🤖 AI Summary
This work addresses the challenge of tool misuse by large language model (LLM) agents when user instructions are ambiguous, often stemming from uncertain intent. To mitigate this, the authors propose a goal-oriented clarification framework that encourages agents to actively ask questions to reduce intent uncertainty. The approach integrates Bayesian belief updating with an information-gain reward mechanism, combining Bayesian inference, reinforcement learning, and LLM fine-tuning to enable clarification-augmented agent interactions within the τ-Bench environment. Experimental results demonstrate that this method improves average task success rates by 3.7% across five heterogeneous agents while incurring only a marginal increase of 0.3 interaction steps, substantially enhancing task completion performance under ambiguous instructions.
📝 Abstract
Large Language Model (LLM) agents often operate under underspecified user instructions, where latent uncertainty over user intent leads to erroneous tool actions. To address this challenge, we propose a goal-oriented clarification framework that aligns clarification behavior with ambiguity resolution. Central to our approach is the Information Gain Reward, a metric that quantifies the utility of clarification questions by measuring the Bayesian belief update towards the ground-truth goal induced by the clarification exchange.

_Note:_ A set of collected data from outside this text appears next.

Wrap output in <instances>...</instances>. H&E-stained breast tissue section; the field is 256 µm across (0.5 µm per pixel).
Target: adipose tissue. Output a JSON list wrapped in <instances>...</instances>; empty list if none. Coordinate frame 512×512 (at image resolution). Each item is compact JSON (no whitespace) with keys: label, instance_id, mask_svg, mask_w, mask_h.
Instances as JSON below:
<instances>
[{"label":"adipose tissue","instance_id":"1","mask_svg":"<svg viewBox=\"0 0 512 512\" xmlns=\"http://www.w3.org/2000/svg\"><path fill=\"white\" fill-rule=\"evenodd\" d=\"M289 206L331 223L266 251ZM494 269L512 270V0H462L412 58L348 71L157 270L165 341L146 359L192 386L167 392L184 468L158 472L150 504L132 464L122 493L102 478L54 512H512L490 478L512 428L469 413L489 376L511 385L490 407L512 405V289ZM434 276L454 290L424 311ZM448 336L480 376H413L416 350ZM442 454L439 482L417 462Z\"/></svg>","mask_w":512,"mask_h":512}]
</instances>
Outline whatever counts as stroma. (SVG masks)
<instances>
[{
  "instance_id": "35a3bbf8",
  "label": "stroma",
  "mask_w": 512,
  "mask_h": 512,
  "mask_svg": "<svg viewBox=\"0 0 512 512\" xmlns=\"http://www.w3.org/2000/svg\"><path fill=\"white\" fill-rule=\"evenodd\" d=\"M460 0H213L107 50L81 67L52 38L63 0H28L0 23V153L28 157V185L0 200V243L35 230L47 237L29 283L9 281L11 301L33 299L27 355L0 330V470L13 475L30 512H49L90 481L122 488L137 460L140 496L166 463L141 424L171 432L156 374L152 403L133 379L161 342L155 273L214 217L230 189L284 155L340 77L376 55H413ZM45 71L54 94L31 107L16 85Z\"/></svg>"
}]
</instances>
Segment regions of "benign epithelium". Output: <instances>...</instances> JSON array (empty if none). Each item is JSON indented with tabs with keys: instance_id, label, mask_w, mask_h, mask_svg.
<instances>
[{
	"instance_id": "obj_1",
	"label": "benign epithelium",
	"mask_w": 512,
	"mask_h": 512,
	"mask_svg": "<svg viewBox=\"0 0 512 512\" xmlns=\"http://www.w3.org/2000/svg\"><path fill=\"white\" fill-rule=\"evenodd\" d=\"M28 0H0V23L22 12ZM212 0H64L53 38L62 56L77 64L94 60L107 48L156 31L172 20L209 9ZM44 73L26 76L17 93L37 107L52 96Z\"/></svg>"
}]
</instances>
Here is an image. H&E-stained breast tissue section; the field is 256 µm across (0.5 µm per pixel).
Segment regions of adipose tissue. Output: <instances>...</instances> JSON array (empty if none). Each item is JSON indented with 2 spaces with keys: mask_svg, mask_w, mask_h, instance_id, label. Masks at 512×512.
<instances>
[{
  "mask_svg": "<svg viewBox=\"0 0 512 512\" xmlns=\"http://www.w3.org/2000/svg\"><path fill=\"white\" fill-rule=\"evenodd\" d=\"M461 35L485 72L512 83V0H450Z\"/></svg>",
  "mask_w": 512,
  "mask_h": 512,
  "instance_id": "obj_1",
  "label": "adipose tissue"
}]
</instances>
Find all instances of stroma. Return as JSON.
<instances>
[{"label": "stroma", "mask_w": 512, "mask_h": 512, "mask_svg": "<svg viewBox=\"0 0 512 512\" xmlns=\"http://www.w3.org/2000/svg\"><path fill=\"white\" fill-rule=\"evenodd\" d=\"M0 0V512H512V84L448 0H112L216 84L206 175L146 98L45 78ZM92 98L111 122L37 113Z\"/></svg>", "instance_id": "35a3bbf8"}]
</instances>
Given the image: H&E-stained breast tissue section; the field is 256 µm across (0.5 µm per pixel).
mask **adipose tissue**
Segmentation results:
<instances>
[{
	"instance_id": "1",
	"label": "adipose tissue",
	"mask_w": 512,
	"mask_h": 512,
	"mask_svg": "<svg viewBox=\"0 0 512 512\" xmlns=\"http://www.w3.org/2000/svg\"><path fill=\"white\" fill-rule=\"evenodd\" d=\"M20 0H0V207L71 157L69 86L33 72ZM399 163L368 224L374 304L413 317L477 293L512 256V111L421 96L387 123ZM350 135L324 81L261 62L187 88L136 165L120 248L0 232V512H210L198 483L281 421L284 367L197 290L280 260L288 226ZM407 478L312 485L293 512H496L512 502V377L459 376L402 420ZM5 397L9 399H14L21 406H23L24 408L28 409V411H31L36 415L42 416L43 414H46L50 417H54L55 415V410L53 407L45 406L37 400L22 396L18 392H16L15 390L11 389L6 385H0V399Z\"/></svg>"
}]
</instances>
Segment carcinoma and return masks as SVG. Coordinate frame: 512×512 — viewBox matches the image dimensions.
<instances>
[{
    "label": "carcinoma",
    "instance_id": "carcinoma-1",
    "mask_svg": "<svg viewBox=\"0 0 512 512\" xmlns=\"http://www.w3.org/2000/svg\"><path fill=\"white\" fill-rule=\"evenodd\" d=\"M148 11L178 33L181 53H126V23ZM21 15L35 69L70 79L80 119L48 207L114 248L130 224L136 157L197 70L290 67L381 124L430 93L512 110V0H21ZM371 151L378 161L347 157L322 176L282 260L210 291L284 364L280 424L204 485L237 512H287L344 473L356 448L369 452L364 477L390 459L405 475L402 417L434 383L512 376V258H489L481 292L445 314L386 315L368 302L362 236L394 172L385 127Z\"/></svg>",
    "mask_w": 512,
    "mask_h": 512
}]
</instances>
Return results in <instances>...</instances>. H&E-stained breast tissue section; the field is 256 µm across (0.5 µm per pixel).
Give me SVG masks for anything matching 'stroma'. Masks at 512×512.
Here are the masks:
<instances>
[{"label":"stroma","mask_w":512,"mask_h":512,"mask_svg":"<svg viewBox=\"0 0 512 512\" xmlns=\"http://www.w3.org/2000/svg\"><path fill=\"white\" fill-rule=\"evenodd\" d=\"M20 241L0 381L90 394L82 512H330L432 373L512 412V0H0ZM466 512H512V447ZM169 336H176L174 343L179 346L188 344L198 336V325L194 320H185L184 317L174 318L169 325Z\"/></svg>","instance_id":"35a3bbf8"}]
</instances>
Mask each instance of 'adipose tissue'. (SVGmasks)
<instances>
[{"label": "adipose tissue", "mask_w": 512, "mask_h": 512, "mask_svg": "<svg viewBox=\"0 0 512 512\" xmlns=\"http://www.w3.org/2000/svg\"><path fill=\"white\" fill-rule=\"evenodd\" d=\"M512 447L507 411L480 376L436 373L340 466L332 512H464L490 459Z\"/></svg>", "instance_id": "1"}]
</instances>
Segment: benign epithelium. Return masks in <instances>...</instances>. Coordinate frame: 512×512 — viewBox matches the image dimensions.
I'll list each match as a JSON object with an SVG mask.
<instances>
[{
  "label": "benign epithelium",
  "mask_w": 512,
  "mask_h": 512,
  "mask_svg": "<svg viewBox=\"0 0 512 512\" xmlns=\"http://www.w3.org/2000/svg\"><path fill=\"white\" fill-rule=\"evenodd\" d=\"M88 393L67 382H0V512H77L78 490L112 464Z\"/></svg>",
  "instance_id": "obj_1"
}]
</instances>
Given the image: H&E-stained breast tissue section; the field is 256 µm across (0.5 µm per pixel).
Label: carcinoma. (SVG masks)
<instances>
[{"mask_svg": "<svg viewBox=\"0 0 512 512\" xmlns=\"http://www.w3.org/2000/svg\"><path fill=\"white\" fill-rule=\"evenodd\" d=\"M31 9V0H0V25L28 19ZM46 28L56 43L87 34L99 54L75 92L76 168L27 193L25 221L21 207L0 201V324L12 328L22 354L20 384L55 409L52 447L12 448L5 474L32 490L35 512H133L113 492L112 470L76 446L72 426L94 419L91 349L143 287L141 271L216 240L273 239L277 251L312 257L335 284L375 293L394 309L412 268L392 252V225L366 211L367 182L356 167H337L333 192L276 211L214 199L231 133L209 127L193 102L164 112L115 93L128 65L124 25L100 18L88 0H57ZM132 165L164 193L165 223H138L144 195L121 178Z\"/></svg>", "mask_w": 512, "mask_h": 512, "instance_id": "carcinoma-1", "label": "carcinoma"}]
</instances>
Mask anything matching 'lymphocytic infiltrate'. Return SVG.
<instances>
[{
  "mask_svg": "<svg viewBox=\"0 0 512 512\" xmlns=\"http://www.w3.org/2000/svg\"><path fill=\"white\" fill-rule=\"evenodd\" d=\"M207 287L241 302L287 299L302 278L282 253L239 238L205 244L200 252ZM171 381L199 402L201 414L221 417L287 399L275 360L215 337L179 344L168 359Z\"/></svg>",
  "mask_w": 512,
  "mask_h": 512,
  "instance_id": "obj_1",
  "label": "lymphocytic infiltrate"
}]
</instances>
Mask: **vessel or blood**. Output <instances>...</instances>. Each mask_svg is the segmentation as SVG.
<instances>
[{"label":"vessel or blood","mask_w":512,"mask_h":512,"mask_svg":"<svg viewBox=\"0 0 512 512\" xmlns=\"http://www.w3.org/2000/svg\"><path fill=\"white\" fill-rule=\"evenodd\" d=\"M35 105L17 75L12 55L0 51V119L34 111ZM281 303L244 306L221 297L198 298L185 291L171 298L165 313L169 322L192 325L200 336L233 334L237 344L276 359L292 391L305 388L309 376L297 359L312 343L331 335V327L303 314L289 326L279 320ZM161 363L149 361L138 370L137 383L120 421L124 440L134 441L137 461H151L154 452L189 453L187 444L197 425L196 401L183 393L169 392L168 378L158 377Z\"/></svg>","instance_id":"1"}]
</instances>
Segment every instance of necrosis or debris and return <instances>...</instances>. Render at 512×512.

We train the clarifier (LLM) using this reward to optimize for high information gain, ensuring that clarifications effectively reduce uncertainty and improve task completion within the agent-tool-user environment. We validate our framework within a clarification-enhanced $τ$-Bench environment, conducting cross-agent evaluations across five heterogeneous backbones. Empirical results demonstrate that our method consistently improves the success rate by 3.7\% over the no-clarification baseline, while adding only 0.3 total interaction steps on average.